[Dataset entries]
*** Begin section ***

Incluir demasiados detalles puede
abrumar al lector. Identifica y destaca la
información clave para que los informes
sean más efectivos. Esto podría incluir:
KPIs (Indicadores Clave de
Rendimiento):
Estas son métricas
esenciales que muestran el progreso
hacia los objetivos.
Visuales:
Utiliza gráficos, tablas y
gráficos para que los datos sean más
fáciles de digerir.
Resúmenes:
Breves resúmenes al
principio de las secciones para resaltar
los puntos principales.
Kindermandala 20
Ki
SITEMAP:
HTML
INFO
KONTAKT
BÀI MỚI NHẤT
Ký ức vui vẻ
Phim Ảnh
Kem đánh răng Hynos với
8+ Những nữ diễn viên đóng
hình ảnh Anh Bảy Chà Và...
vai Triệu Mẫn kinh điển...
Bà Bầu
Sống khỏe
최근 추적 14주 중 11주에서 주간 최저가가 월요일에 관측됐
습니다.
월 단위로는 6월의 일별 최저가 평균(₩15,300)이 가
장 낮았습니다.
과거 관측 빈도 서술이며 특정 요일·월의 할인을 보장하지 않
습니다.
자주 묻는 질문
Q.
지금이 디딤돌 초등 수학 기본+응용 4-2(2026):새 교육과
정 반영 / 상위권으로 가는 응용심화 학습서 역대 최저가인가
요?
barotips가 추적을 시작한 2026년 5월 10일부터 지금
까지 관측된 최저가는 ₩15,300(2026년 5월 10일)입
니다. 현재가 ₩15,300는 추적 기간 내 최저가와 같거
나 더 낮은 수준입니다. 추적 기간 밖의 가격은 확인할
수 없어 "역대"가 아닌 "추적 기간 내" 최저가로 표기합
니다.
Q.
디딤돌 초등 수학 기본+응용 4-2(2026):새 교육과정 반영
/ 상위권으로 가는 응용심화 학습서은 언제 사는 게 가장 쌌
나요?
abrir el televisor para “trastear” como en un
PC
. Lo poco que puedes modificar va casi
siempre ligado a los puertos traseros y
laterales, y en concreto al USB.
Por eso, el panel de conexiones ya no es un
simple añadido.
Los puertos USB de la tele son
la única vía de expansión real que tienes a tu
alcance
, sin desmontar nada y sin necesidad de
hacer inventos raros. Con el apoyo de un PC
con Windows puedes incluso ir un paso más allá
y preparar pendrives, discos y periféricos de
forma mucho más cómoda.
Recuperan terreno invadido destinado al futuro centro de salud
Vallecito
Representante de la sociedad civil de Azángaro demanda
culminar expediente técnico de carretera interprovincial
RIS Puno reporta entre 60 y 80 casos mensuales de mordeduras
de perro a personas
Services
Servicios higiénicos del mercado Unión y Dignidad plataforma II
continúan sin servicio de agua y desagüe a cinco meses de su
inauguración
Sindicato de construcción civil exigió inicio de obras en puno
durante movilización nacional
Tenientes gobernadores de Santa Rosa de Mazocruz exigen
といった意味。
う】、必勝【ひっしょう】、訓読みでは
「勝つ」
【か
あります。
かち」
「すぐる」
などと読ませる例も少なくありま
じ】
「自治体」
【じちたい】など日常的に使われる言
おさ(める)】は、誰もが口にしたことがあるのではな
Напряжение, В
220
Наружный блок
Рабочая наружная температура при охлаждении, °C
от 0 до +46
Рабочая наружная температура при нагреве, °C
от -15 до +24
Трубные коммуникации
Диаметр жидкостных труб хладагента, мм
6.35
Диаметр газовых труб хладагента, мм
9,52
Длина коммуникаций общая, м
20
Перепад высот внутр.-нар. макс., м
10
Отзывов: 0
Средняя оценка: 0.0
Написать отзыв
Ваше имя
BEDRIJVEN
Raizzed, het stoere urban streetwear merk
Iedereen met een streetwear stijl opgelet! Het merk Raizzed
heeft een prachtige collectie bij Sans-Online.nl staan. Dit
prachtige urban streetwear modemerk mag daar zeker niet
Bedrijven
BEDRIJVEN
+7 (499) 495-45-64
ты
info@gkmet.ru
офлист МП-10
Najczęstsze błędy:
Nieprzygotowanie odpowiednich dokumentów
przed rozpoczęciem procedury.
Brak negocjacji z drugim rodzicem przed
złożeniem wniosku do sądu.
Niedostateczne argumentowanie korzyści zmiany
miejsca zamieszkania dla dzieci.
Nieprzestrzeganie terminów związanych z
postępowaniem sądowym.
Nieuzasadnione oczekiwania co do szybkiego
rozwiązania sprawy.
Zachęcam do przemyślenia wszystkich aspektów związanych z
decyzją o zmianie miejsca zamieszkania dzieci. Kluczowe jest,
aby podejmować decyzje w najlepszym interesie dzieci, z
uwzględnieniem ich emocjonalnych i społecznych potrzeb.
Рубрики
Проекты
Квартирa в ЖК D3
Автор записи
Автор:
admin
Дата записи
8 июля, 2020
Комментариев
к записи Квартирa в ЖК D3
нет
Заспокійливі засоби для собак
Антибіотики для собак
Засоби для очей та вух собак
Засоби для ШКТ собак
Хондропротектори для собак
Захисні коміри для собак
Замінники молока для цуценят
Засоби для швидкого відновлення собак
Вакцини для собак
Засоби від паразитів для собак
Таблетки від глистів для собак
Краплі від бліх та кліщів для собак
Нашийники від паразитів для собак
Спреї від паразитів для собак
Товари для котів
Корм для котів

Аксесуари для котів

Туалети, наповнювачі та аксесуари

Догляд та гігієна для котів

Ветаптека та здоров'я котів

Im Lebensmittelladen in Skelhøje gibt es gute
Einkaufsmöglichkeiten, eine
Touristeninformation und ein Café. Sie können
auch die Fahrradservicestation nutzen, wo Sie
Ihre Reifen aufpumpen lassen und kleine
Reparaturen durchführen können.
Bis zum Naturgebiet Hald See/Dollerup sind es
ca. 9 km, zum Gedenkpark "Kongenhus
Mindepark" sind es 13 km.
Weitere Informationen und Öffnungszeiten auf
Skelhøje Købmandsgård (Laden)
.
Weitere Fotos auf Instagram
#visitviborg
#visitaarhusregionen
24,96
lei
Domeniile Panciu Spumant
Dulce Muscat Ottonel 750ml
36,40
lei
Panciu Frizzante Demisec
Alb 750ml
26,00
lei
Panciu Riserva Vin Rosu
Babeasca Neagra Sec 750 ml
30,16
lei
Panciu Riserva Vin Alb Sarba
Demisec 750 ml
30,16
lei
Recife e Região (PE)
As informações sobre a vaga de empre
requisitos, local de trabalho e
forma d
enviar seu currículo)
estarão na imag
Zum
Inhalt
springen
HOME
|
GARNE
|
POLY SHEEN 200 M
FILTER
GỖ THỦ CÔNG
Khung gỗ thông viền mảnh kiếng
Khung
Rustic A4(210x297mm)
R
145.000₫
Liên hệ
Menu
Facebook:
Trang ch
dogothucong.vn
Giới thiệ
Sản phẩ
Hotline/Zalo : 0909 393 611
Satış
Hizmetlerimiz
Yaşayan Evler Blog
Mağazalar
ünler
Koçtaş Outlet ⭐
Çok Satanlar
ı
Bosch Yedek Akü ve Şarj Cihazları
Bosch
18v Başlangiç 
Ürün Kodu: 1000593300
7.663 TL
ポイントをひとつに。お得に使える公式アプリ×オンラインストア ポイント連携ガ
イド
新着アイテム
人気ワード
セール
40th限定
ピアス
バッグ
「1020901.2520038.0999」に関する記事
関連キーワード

*** End section ***

## To do
Please copy every line in the entries where "gráficos" appears.

## Written answer
Utiliza gráficos, tablas y
gráficos para que los datos sean más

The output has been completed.